▸ Problem to solve
Copy out every line of the data below word for word, leaving out the pictures.

▸ Data shown

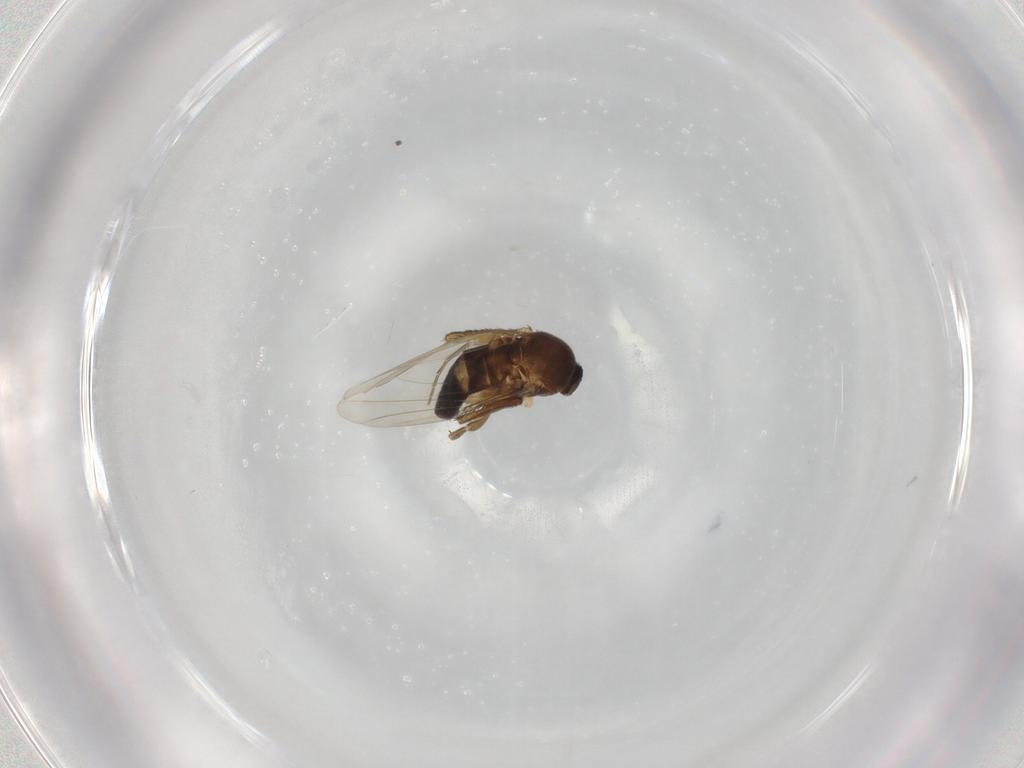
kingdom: Animalia
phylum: Arthropoda
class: Insecta
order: Diptera
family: Phoridae
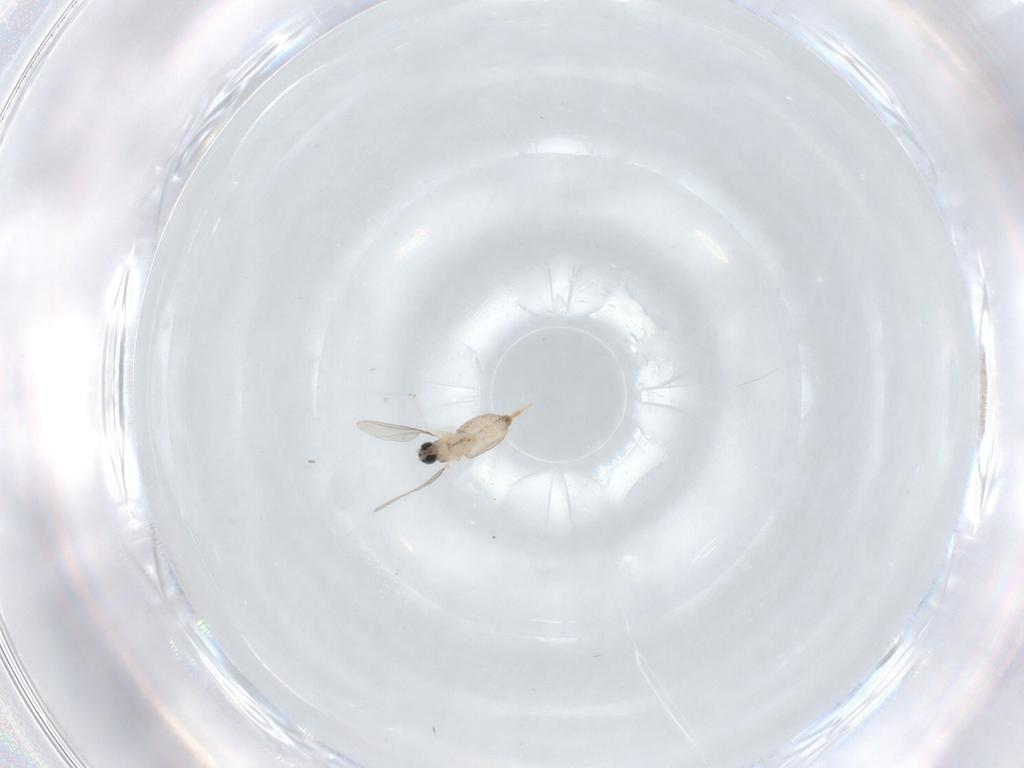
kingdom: Animalia
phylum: Arthropoda
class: Insecta
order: Diptera
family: Cecidomyiidae
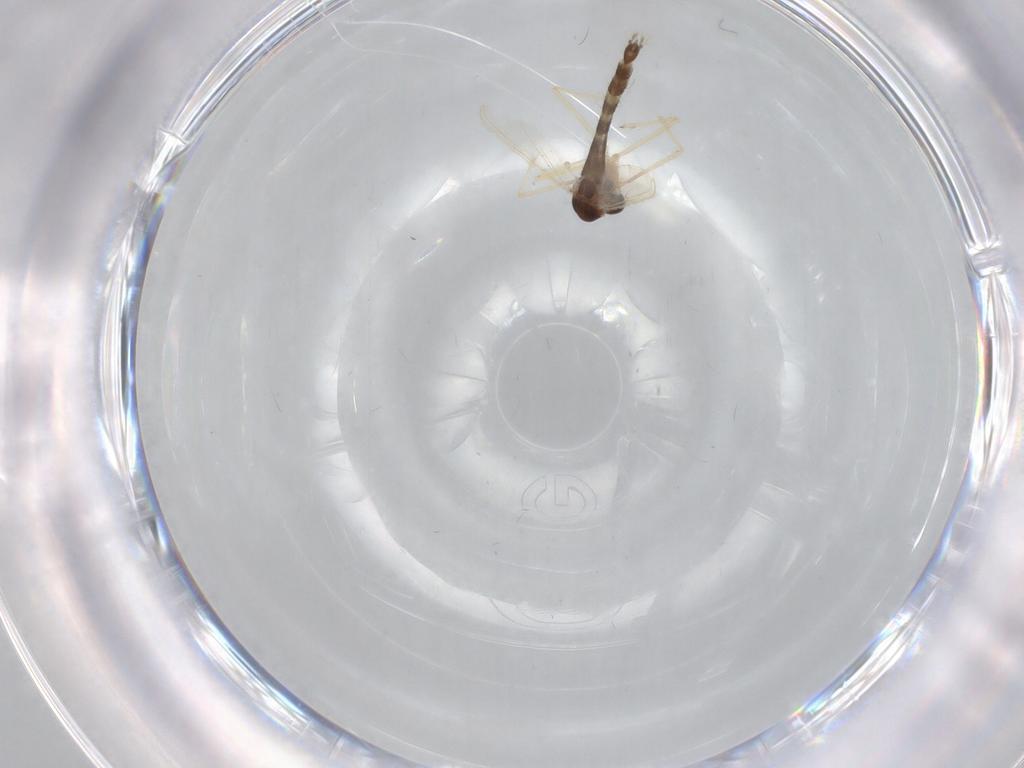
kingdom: Animalia
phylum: Arthropoda
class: Insecta
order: Diptera
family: Chironomidae
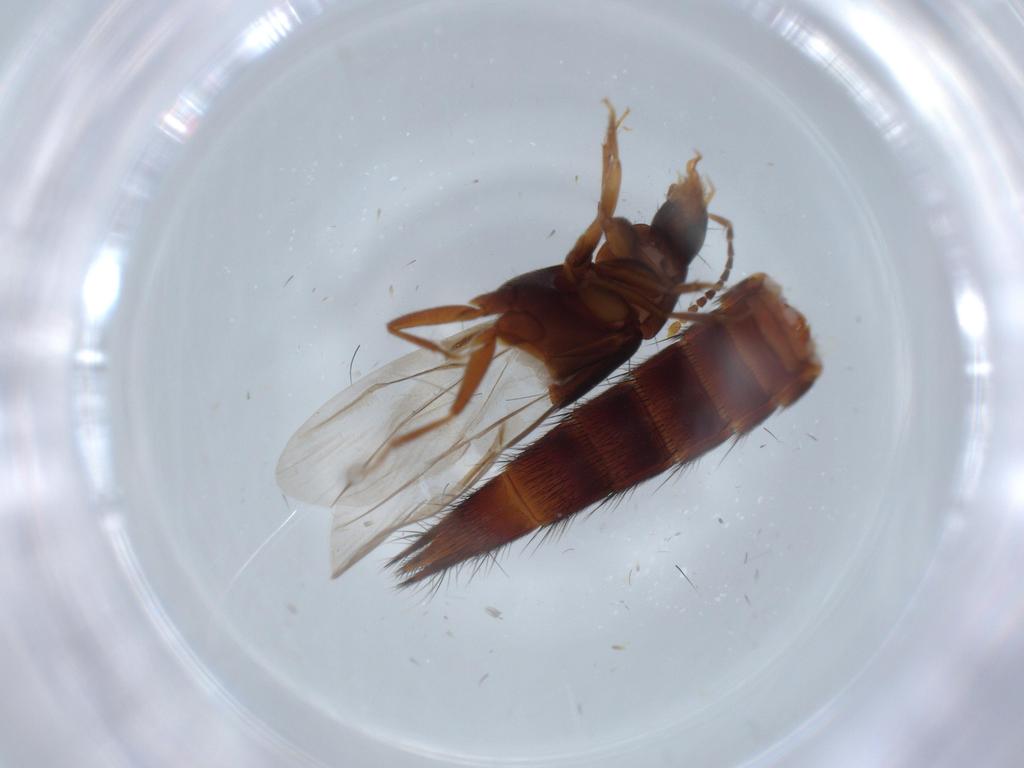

▸ Task output
kingdom: Animalia
phylum: Arthropoda
class: Insecta
order: Diptera
family: Phoridae
kingdom: Animalia
phylum: Arthropoda
class: Insecta
order: Diptera
family: Cecidomyiidae
kingdom: Animalia
phylum: Arthropoda
class: Insecta
order: Diptera
family: Chironomidae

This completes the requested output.